::: TEXT EXCERPT
# Charter Recommendations in Maine (Bar Harbor or Thereabouts)



## Bob Asher (Jul 30, 2015)

Non-sailing buddy has a cabin in Bar Harbor, Maine they go to every year around the first of August. Suggested wife and I come up and charter a sailboat. I've been checking on a couple options, but would love any further advice.
The original plan was for wife and I to hitch a ride with buddy up from BOS and have him drop us off at charter marina and then the two of us sail up and meet them in Bar Harbor. Buck's Harbor Marina is one option. The boats are pretty expensive for a whole week.
Another plan would be for wife and I to rent our own car,o charter one boat from one place for 2-3 days, then drive up to Bar Harbor and crash at the cabin for a bit, then go off and rent another boat somewhere else. Maybe rent a small daysailor for a day somewhere... Sail several different boats at different locations.

Anybody got a good game plan for that area of the country? I have ZERO travel experience in Maine. A fair bit of charter experience in the BVIs.

Thanks!


----------



## capta (Jun 27, 2011)

Sorry, but I have to ask. If he suggested you charter a boat could it be because he'd rather you stayed aboard than in the cabin?
I'm not being an a**, it's just how I kinda took the post????


----------
::::::
::: DATA PROVIDED
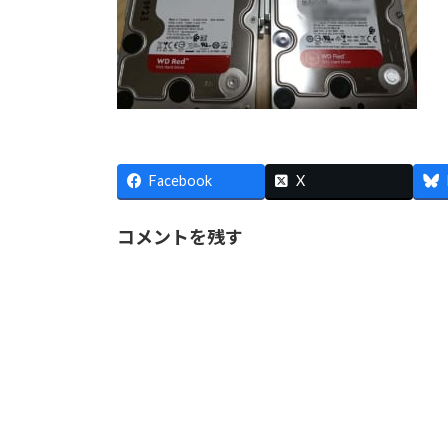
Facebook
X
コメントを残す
::::::
● EXERCISE PROMPT: In the thread about chartering near Bar Harbor, which marina is named as one option for renting a boat? Rely only on the forum thread about Maine charters, not on the material.

● OUTPUT FOR THIS EXERCISE: Buck's Harbor Marina